少しして1人の男性が現れ、その数分後にロウと例の女性が現れた。時間帯もあってか辺りに人はまばらで、この様子なら会話もそのまま聞き取れるかもしれない。
食い入るように見つめていると、いきなり女性がロウの腕を取った。
「この人がわたしの恋人なの」
その言葉が聞こえた瞬間、胸に棘が刺さったようにちくりと痛む。
「だから、あなたとは付き合えません」
ロウは一瞬動揺したようだったが、すぐさま視線を正面に戻した。仕事とわかってはいるけれど、その腕に女性の腕が絡んでいるのを見るのはとてもつらかった。
「そうか」
男性はそう呟いた後で、
「なら一つ聞かせてもらいたいが、君たちはどこで出会ったんだ?」と訊ねた。
「そ、そんなこと、あなたに教える必要はないわ」
「答えられないのか? じゃあ彼女の好きな食べ物は? 花は? 恋人だというなら答えられるだろう?」
その声色から男性がとても切羽詰まっている様子なのがわかった。今にも2人に縋りつくんじゃないかと思ったほどだ。
「君は本当に、彼女の恋人なのか……?」
「いや、違う」
彼の問いに、ロウは首を振ってそう答えた。
「本当は、頼まれただけなんだ」
「どうしてそんな依頼を……」
「それくらい困ってたんだよ。見ず知らずの俺に頼んでくるくらい」
ロウの声は真っすぐその場に響いた。
「あんたが彼女を好きだって気持ちは痛いほど伝わってくる。

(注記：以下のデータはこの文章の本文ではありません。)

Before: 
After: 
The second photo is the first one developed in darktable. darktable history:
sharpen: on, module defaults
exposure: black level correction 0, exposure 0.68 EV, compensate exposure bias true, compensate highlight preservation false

けどそれで彼女を困らせて、それは本当にあんたが望んでることなのか?」
ロウの言葉に、男性がはっと表情を変えるのがわかった。
「好きな相手には笑っててほしいもんだろ。あんたも悩んだんだろうけどさ、目的をはき違えちゃダメだと思うぜ」
ロウはそう言って、ふっと優しく笑った。からかうでも嘲るでもなく、相手の心に寄り添う笑顔だった。
それを見た瞬間、そういえば、ロウはそういう人だったなと思い出した。嘘がつけなくてどこまでも真っすぐ。自分が正しいと思ったことをやり遂げる人。

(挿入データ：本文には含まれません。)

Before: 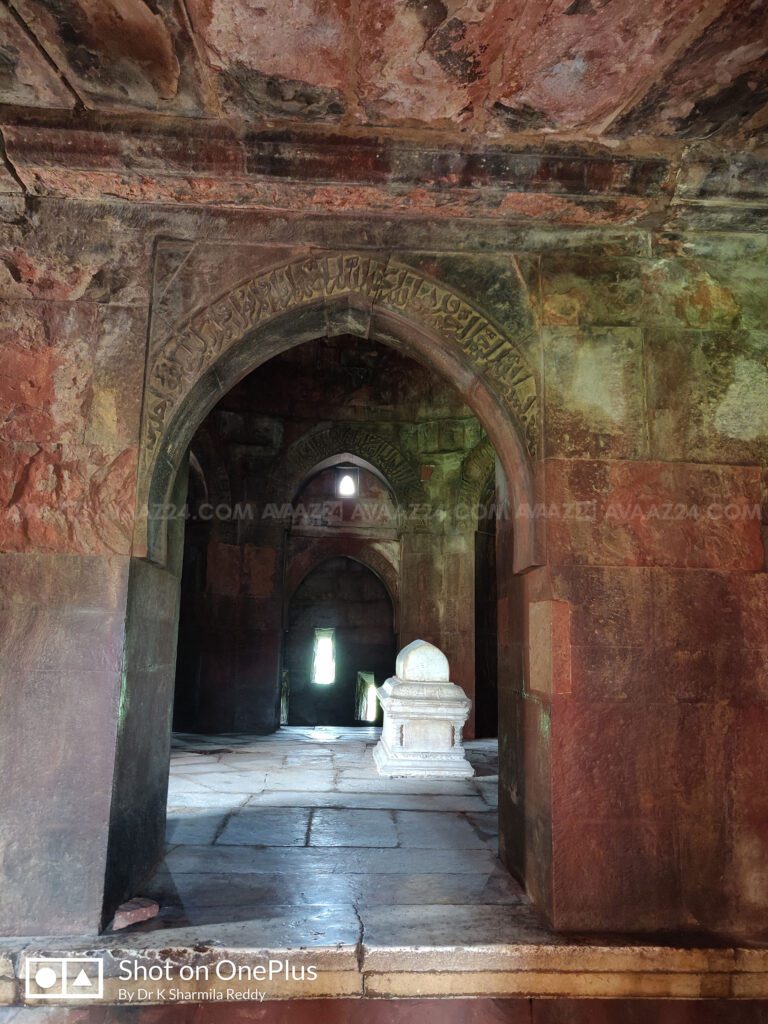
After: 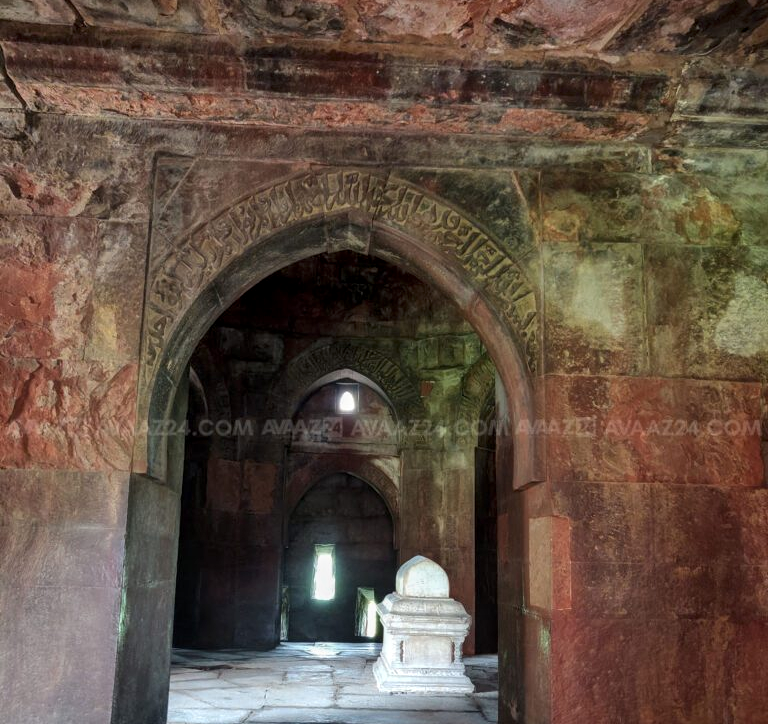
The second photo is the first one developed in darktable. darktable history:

別にロウは彼を説得したかったわけではなかったのだろう。ただ思ったことを口にしただけで、そこに他意はなかった。それが結果的に彼の心に響いて、事態は解決の方向へと向かっている。何かを必死に考えこんでいる彼の表情を見れば、きっと悪いことにはならないだろう。
なんともロウらしい「仕事ぶり」だなと思った。なんだ、はじめから心配する必要なんてなかったんだ。
自分が信じたロウは、手伝いたいと思ったロウはきちんとそこにいた。揺らぐことなく人助けをしていた。
それだけわかれば充分。
「……帰ろっか!」
「フル!」
小声で笑って、フルルと2人帰路についた。ロウが戻ってくる前に書類を片付けて、一仕事終えたロウを笑顔で出迎えてあげよう。
出迎えて、何よりもまずは言い過ぎたことを謝らなければ。これは絶対。そしてお疲れさまと労ってあげたい。
もちろん覗き見をしていたことは秘密だ。ここにずっといた体にして、知らん顔を決め込むのだ。まあ、鈍いロウを騙すことくらいわけないけれど。
リンウェルはひとり口元を緩めながら便利屋の机に向かった。
時計は午後6時を指そうとしている。ここからはこちらの演技力が試される番だ。